Exercise set =>
1. Copy the listing, from its first line through the line containing "新公网安备65300102000007号", with both of those lines included.
2. Continue the forum thread on Haskell strictness annotations from its last post.

Selected excerpt =>

State monad - memory exhausted

atravers · January 27, 2024, 4:40pm

I thought we were discussing matters pertaining to (ordinary) strictness, not hyper-strictness…

jaror · January 27, 2024, 4:53pm

Ah, then I think this whole discussion has been one big misunderstanding. The answer to @sgraf’s question:

Is simply that you aren’t allowed to put the annotions nested in a data type like that.

You could only use it on function arguments like this:

tuple :: !Int -> !Int -> (Int, Int)
tuple x y = (x, y)

And perhaps to variables like:

x :: !Int
x = 1 + 2 + 3

But that is difficult if that is a top-level binding (I have worked on that problem during my internship with Well-Typed).

atravers · January 27, 2024, 4:57pm

Lazier-ness in action:

ghci> map (const '\a') [let e = error e in e, let s = '\a':s in s]
"\a\a"
ghci>

So map is indifferent to its arguments being fully evaluated or not (or partially so). That would be modulated/adjusted/“fine-tuned” by using strictness annotations (however they may be implemented) as needed to obtain the result desired by the programmer.

atravers · January 27, 2024, 4:59pm

So wouldn’t that also be a problem for -XStrict?

Available records =>
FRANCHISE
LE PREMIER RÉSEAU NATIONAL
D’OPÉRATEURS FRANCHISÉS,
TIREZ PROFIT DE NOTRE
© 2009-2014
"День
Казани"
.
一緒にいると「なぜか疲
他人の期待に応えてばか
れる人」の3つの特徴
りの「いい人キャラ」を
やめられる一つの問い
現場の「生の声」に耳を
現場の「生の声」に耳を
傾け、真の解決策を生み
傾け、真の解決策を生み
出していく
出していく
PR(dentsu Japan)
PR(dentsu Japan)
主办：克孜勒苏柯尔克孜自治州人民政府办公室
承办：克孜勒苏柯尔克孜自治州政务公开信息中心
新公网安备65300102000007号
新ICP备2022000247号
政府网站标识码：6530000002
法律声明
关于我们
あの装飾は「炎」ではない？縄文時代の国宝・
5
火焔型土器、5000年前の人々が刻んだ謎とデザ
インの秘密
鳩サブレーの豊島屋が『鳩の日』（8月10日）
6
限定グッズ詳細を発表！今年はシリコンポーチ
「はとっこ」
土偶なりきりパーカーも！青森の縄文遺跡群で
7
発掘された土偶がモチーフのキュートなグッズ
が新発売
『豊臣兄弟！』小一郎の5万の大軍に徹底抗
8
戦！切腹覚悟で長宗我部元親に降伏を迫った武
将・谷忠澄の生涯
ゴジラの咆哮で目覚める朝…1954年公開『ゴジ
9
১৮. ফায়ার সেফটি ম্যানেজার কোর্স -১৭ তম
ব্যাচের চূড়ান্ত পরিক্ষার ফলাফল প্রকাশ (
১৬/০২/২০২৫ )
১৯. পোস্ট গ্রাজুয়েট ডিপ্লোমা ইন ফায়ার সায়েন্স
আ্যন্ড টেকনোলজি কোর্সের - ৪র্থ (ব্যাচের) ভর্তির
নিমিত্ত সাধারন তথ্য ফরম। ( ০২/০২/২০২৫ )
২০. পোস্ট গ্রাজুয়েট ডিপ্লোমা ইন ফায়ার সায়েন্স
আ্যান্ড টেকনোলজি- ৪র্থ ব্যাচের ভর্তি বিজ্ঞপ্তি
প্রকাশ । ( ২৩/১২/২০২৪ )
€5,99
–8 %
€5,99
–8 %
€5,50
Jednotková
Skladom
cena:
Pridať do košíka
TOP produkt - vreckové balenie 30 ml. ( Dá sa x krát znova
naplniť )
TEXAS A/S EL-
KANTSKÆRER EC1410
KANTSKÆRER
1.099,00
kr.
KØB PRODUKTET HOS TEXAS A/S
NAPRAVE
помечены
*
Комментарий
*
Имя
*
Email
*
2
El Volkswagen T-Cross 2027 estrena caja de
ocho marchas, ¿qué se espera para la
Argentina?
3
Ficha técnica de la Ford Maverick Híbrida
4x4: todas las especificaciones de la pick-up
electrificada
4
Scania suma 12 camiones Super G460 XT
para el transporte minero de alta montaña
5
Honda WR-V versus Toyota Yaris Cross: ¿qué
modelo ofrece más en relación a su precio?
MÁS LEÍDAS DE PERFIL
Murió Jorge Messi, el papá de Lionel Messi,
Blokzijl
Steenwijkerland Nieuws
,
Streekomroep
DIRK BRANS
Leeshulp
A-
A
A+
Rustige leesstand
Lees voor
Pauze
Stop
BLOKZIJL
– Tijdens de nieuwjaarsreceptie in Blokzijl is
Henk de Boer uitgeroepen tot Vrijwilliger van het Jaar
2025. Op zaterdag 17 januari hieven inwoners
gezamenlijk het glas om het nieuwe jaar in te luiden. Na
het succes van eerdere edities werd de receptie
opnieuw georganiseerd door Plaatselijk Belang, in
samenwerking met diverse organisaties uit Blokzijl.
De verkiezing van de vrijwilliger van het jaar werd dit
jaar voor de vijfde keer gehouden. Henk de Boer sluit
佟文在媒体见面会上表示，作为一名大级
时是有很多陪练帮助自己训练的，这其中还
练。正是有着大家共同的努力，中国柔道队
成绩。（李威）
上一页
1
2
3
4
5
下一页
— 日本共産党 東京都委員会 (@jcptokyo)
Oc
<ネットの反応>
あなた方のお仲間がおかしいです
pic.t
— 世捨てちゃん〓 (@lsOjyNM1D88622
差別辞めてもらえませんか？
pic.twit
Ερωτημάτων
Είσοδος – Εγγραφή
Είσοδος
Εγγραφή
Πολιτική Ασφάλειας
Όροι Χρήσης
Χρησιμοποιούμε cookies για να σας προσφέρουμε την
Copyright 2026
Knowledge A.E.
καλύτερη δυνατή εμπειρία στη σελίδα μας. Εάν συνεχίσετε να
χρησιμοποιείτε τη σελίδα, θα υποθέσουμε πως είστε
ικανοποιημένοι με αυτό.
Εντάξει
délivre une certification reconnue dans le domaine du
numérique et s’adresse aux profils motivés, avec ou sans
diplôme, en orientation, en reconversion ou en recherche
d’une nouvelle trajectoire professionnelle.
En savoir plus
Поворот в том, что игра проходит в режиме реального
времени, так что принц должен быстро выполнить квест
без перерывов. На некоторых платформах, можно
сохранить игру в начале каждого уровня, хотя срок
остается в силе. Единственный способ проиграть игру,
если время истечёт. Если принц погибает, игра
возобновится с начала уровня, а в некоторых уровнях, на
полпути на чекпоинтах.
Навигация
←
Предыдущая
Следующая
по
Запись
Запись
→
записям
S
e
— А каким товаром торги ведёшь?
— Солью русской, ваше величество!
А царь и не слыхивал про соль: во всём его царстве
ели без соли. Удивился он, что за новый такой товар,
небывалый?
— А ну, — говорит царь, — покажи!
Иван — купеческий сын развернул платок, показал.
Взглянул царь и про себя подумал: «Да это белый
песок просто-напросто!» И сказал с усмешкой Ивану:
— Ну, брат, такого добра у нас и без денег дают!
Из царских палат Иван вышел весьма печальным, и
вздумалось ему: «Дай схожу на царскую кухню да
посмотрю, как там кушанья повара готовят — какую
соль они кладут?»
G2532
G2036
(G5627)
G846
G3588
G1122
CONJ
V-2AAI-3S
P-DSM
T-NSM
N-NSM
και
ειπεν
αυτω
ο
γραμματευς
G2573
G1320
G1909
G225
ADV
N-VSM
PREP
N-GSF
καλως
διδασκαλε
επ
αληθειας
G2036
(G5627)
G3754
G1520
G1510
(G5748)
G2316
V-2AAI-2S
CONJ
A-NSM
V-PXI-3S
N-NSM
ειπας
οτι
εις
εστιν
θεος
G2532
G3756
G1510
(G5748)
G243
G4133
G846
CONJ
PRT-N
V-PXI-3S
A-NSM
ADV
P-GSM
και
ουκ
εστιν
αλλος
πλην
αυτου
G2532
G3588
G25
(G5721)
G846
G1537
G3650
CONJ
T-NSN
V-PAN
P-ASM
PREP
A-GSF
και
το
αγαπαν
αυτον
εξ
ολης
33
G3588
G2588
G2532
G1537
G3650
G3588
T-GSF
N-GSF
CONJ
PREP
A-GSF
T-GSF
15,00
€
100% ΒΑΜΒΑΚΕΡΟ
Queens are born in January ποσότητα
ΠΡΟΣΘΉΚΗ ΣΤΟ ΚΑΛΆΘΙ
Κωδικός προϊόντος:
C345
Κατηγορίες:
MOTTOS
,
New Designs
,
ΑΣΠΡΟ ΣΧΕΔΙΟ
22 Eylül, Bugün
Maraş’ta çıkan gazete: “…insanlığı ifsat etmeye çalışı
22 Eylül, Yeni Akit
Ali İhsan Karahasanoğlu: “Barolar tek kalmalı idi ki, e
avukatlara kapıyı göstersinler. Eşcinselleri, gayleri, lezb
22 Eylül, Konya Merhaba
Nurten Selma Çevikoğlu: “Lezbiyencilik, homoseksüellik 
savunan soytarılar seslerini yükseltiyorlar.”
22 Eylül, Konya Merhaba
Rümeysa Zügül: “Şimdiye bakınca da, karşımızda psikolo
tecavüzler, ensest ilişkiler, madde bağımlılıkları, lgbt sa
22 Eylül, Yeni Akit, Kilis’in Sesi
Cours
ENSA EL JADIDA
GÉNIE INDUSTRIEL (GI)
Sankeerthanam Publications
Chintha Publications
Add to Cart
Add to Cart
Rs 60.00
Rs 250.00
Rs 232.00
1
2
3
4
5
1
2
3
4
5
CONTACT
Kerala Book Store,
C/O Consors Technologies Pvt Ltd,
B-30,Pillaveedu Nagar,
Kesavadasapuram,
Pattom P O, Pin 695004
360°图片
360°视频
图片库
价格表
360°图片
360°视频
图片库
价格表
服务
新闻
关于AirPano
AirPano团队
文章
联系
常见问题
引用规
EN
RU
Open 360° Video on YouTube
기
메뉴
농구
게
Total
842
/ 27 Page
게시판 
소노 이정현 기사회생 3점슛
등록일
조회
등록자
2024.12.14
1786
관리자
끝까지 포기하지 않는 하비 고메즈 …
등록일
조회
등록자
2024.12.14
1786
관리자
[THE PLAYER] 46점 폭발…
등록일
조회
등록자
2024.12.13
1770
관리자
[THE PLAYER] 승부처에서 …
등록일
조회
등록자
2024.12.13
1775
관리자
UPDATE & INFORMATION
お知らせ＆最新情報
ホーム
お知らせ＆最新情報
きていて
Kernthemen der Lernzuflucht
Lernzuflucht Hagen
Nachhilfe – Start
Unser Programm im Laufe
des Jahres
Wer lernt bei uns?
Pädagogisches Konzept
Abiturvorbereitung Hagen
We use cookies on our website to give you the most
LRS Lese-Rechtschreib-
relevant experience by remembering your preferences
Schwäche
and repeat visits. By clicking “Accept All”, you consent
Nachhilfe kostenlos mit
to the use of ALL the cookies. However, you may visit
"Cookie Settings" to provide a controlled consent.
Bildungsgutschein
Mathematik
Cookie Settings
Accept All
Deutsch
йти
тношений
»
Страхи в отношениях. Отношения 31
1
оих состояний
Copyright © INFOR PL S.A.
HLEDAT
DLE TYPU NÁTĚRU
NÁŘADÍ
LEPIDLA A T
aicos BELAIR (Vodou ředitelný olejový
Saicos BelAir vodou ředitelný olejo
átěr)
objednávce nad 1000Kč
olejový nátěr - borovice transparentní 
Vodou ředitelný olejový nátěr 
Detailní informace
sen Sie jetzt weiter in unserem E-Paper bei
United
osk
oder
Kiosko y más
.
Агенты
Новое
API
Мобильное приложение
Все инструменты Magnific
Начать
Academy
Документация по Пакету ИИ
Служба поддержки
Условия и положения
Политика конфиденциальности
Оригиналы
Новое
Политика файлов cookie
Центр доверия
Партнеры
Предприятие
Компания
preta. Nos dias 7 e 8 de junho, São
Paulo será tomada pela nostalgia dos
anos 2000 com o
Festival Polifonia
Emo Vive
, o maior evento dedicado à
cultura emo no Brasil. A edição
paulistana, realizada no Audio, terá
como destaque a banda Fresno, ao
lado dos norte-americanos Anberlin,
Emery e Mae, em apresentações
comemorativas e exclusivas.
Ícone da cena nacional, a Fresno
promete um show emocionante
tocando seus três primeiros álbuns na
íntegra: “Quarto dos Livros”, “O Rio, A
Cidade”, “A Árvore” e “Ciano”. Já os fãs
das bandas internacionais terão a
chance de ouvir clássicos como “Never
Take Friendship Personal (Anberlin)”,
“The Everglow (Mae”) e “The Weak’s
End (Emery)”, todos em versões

Results of the exercise =>
1.
FRANCHISE
LE PREMIER RÉSEAU NATIONAL
D’OPÉRATEURS FRANCHISÉS,
TIREZ PROFIT DE NOTRE
© 2009-2014
"День
Казани"
.
一緒にいると「なぜか疲
他人の期待に応えてばか
れる人」の3つの特徴
りの「いい人キャラ」を
やめられる一つの問い
現場の「生の声」に耳を
現場の「生の声」に耳を
傾け、真の解決策を生み
傾け、真の解決策を生み
出していく
出していく
PR(dentsu Japan)
PR(dentsu Japan)
主办：克孜勒苏柯尔克孜自治州人民政府办公室
承办：克孜勒苏柯尔克孜自治州政务公开信息中心
新公网安备65300102000007号

2.
tomjaguarpaw · January 27, 2024, 5:06pm

Regarding this idea specifically, I have an old article on a related issue.

atravers · January 27, 2024, 5:12pm

State monad - memory exhausted

Why did this happen?
- Because GHC uses a GC-collected heap, and GC can’t reclaim everything when needed.
The simple solution?
- Dump the GC, and maybe even the heap as well:
  
  On Inter-deriving Small-step and Big-step Semantics: A Case Study for Storeless Call-by-need Evaluation (2011).
  
  …all going well: no need for strictness annotations, Unlifted, StrictT and the rest!

BurningWitness · January 27, 2024, 5:38pm

Pardon my naivety, but the paper is from 2011 and the non-moving GC was merged in 2020, surely those 30 pages of lambda calculus don’t just solve one of the cornerstone problems of compiler design and noone noticed it? I unfortunately don’t have a decade of necessary background to address the paper directly (or to even be able to read it properly).

sgraf · January 27, 2024, 6:19pm

I commented on that paper here What about having StrictData and non-strict semantics on functions as the default programming style? - #13 by sgraf. TLDR; I don’t think it is of implementational relevance.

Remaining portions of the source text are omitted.